■ Data for processing
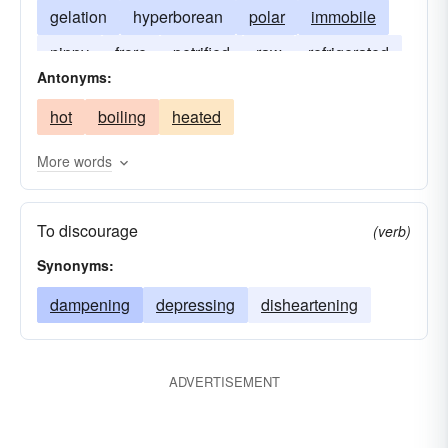
gelation
hyperborean
polar
immobile
nippy
frore
petrified
raw
refrigerated
Antonyms:
solidified
hot
boiling
heated
More words
To discourage
(verb)
Synonyms:
dampening
depressing
disheartening
ADVERTISEMENT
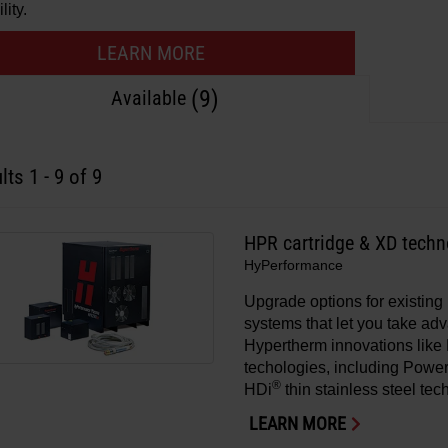
lity.
LEARN MORE
(9)
Available
lts
1
-
9
of 9
HPR cartridge & XD tech
HyPerformance
Upgrade options for existi
systems that let you take adv
Hypertherm innovations lik
techologies, including Powe
®
HDi
thin stainless steel tec
LEARN MORE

■ What needs to be done
The data above must be given again in full and unaltered, minus its images.

■ Result
gelation
hyperborean
polar
immobile
nippy
frore
petrified
raw
refrigerated
Antonyms:
solidified
hot
boiling
heated
More words
To discourage
(verb)
Synonyms:
dampening
depressing
disheartening
ADVERTISEMENT
lity.
LEARN MORE
(9)
Available
lts
1
-
9
of 9
HPR cartridge & XD tech
HyPerformance
Upgrade options for existi
systems that let you take adv
Hypertherm innovations lik
techologies, including Powe
®
HDi
thin stainless steel tec
LEARN MORE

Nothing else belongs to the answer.